What this task involves: Pick out every line below that contains the string "collection", matching upper and lower case exactly.
===== Listed records =====
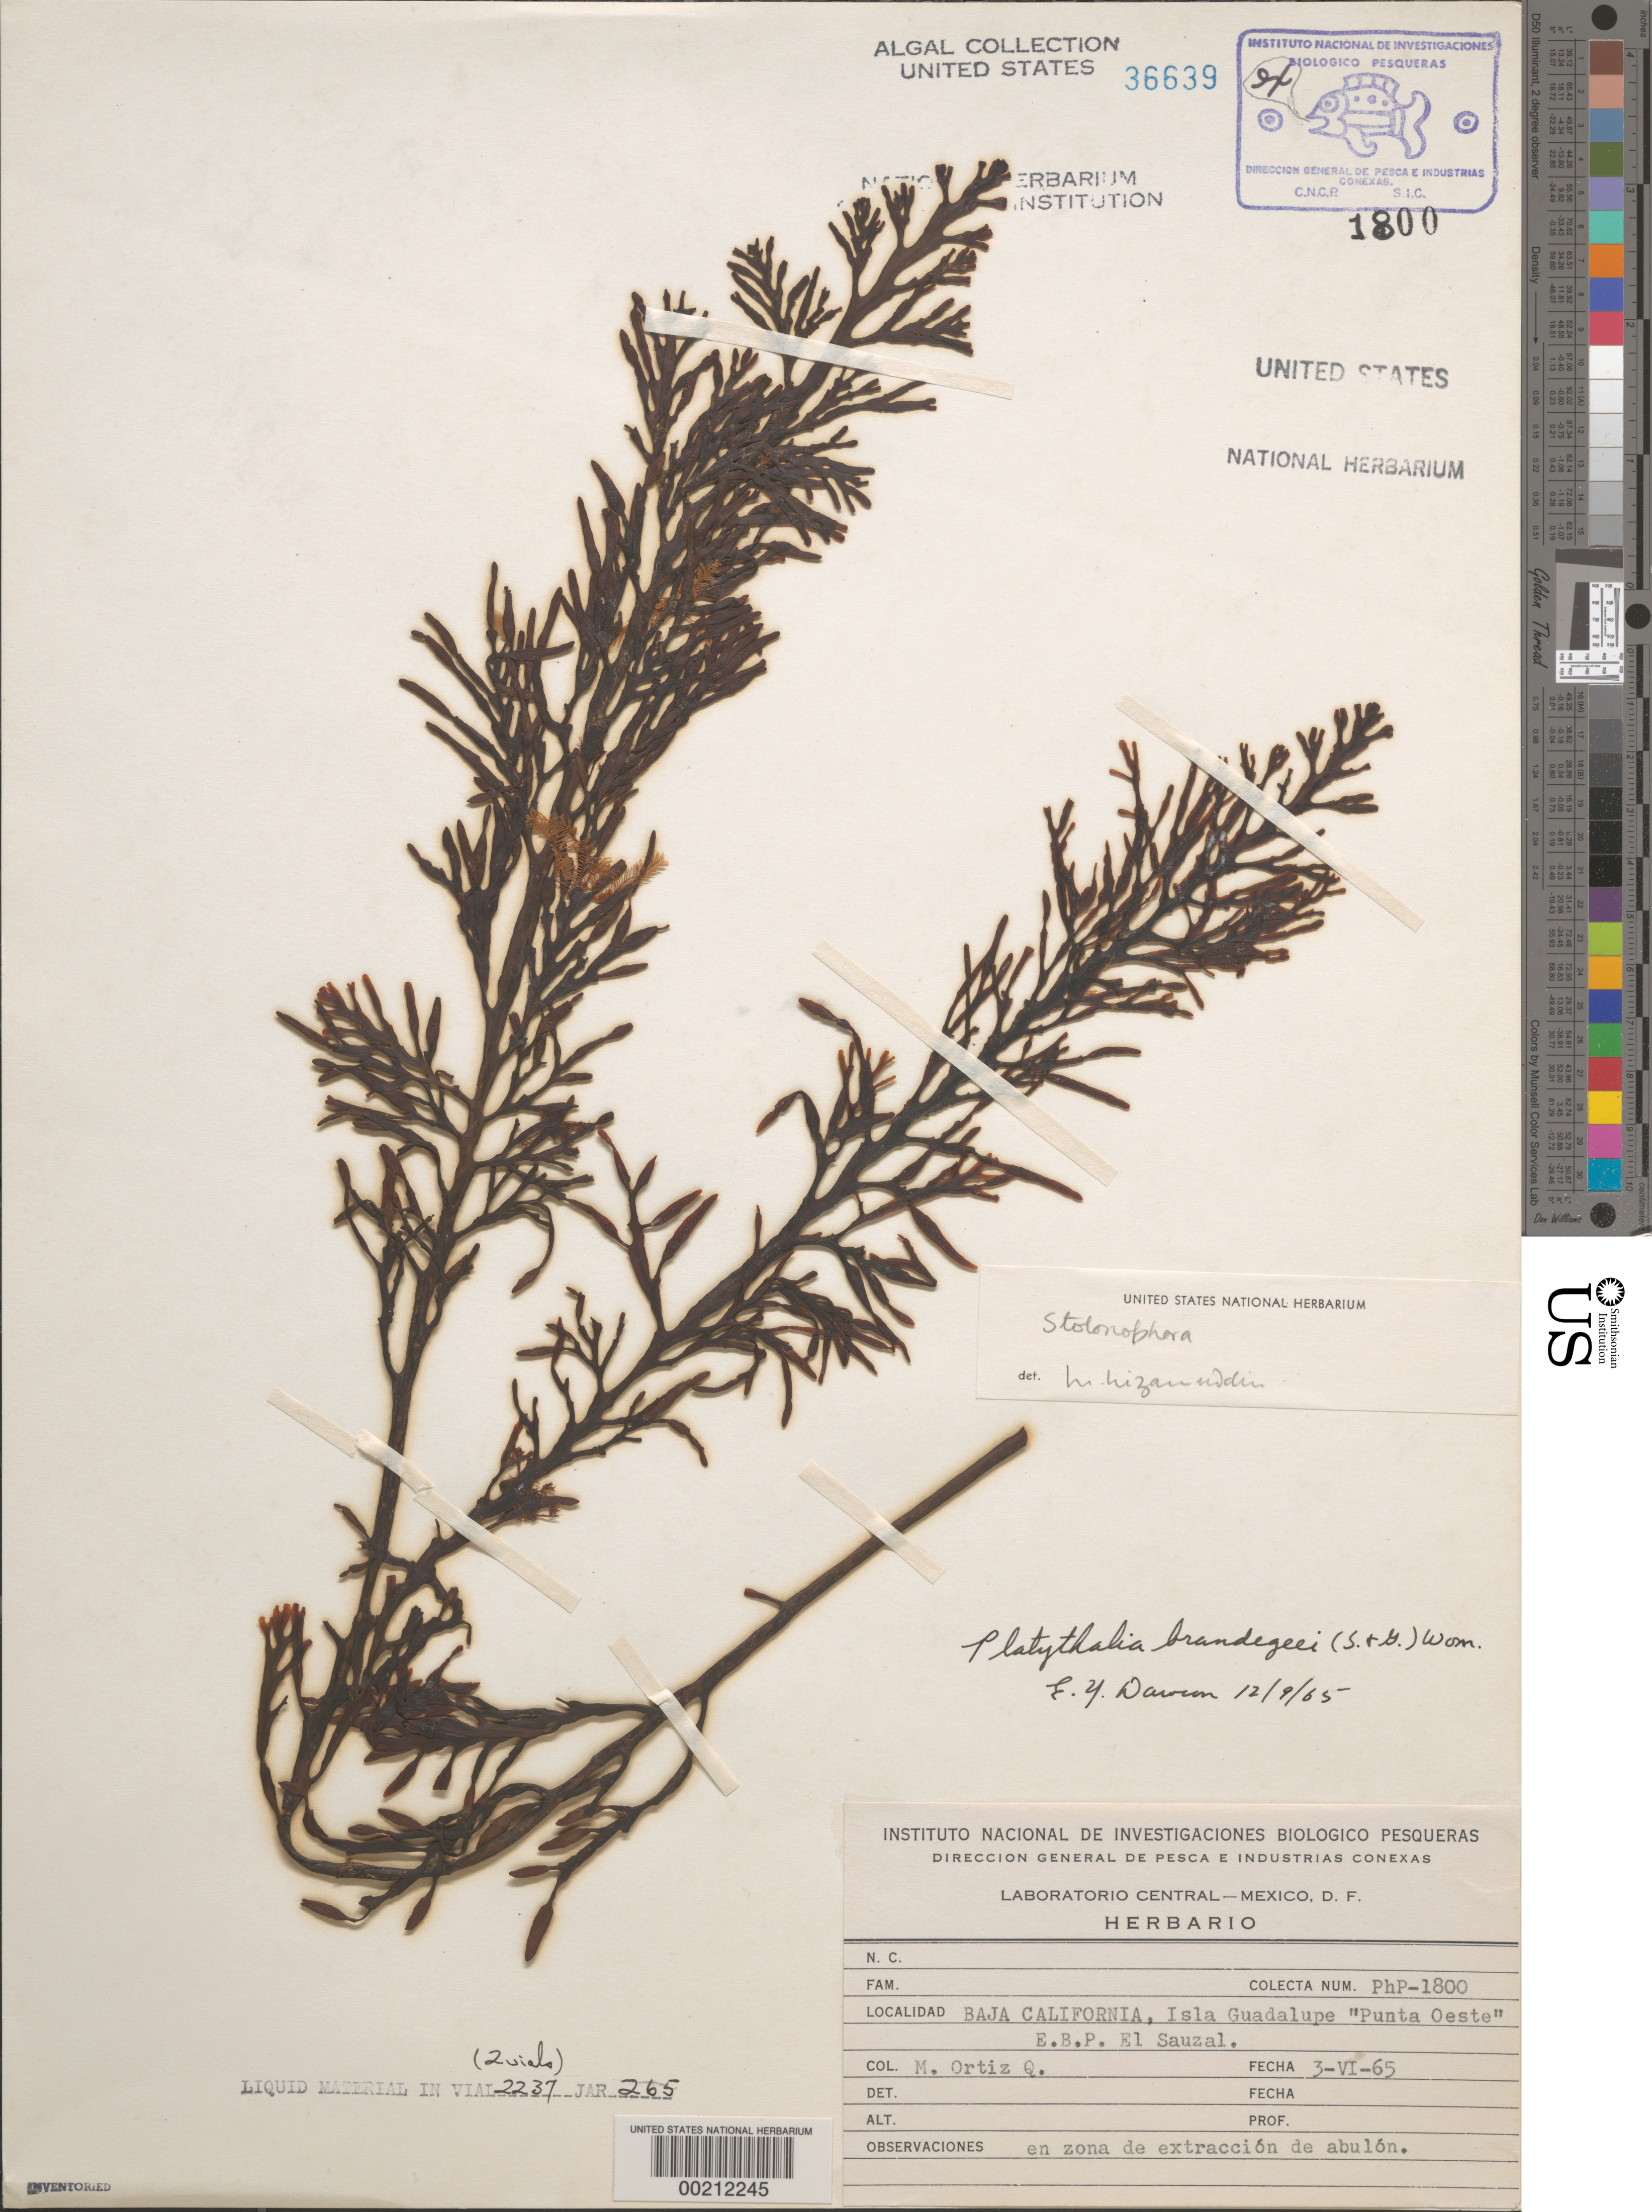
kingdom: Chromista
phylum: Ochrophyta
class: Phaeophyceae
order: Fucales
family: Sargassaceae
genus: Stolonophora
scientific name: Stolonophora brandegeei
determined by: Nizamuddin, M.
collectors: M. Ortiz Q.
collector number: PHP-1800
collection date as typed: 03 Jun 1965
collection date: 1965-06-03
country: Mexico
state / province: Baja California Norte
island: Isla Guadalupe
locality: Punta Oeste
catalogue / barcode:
=====
Reply:
collection date as typed: 03 Jun 1965
collection date: 1965-06-03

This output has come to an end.